Department of Electrical and Computer Engineering, Iowa State University, Ames, Iowa 50011, USA.
J Chem Phys. 2018 Mar 28;148(12):123301. doi: 10.1063/1.5001325.
Dynamic Force Spectroscopy (DFS) is a widely used technique to characterize the dissociation kinetics and interaction energy landscape of receptor-ligand complexes with single-molecule resolution. In an Atomic Force Microscope (AFM)-based DFS experiment, receptor-ligand complexes, sandwiched between an AFM tip and substrate, are ruptured at different stress rates by varying the speed at which the AFM-tip and substrate are pulled away from each other. The rupture events are grouped according to their pulling speeds, and the mean force and loading rate of each group are calculated. These data are subsequently fit to established models, and energy landscape parameters such as the intrinsic off-rate (k) and the width of the potential energy barrier (x) are extracted. However, due to large uncertainties in determining mean forces and loading rates of the groups, errors in the estimated k and x can be substantial. Here, we demonstrate that the accuracy of fitted parameters in a DFS experiment can be dramatically improved by sorting rupture events into groups using cluster analysis instead of sorting them according to their pulling speeds. We test different clustering algorithms including Gaussian mixture, logistic regression, and K-means clustering, under conditions that closely mimic DFS experiments. Using Monte Carlo simulations, we benchmark the performance of these clustering algorithms over a wide range of k and x, under different levels of thermal noise, and as a function of both the number of unbinding events and the number of pulling speeds. Our results demonstrate that cluster analysis, particularly K-means clustering, is very effective in improving the accuracy of parameter estimation, particularly when the number of unbinding events are limited and not well separated into distinct groups. Cluster analysis is easy to implement, and our performance benchmarks serve as a guide in choosing an appropriate method for DFS data analysis.
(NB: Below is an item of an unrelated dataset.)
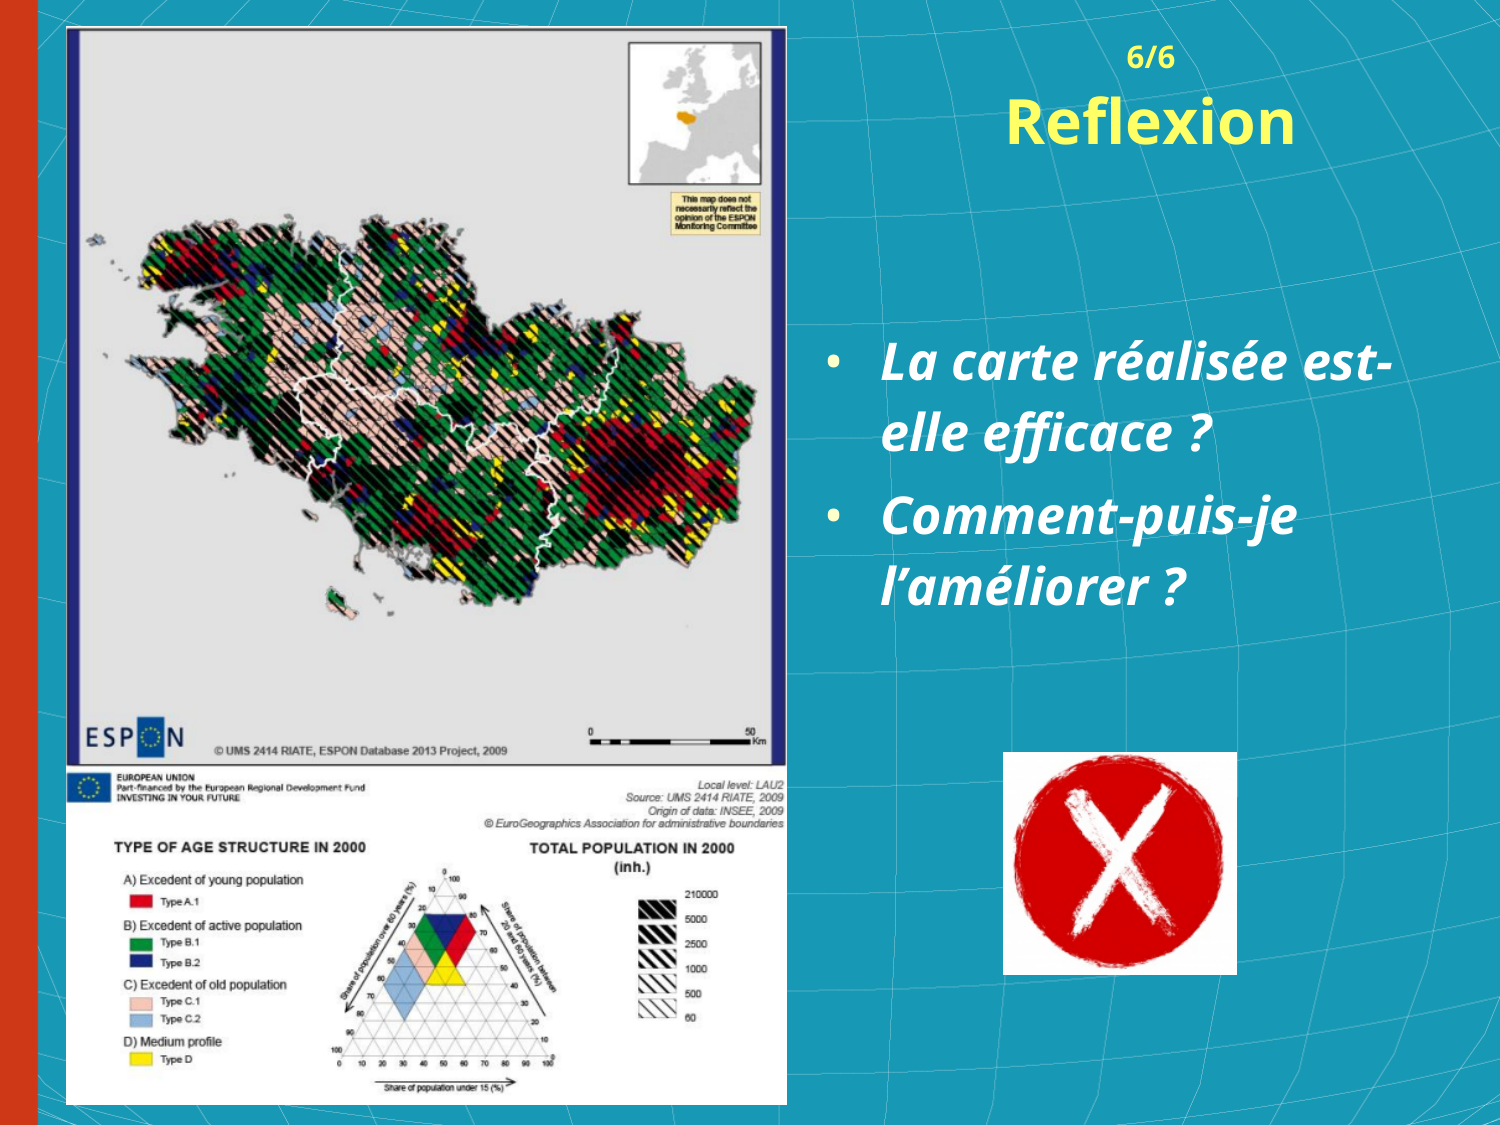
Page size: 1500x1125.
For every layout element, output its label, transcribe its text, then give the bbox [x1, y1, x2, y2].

动态力谱(DFS)是一种广泛使用的技术,用于以单分子分辨率表征受体-配体复合物的离解动力学和相互作用能景观。在基于原子力显微镜(AFM)的 DFS 实验中,受体-配体复合物夹在 AFM 尖端和基底之间,通过改变 AFM 尖端和基底彼此远离的速度,以不同的应变速率断裂。根据它们的拉断速度将断裂事件分组,并计算每组的平均力和加载率。随后,将这些数据拟合到已建立的模型中,并提取能量景观参数,如固有离解速率(k)和势能垒宽度(x)。然而,由于确定组的平均力和加载率的不确定性较大,估计的 k 和 x 误差可能很大。在这里,我们通过使用聚类分析而不是根据它们的拉断速度对断裂事件进行分组,证明了 DFS 实验中拟合参数的准确性可以大大提高。我们测试了不同的聚类算法,包括高斯混合、逻辑回归和 K-均值聚类,这些算法的条件与 DFS 实验非常相似。使用蒙特卡罗模拟,我们在不同的热噪声水平下,以及作为离解事件数量和拉断速度数量的函数,在广泛的 k 和 x 范围内对这些聚类算法的性能进行了基准测试。我们的结果表明,聚类分析,特别是 K-均值聚类,在提高参数估计的准确性方面非常有效,特别是当离解事件的数量有限且不能很好地分为不同的组时。聚类分析易于实现,我们的性能基准为选择适当的 DFS 数据分析方法提供了指导。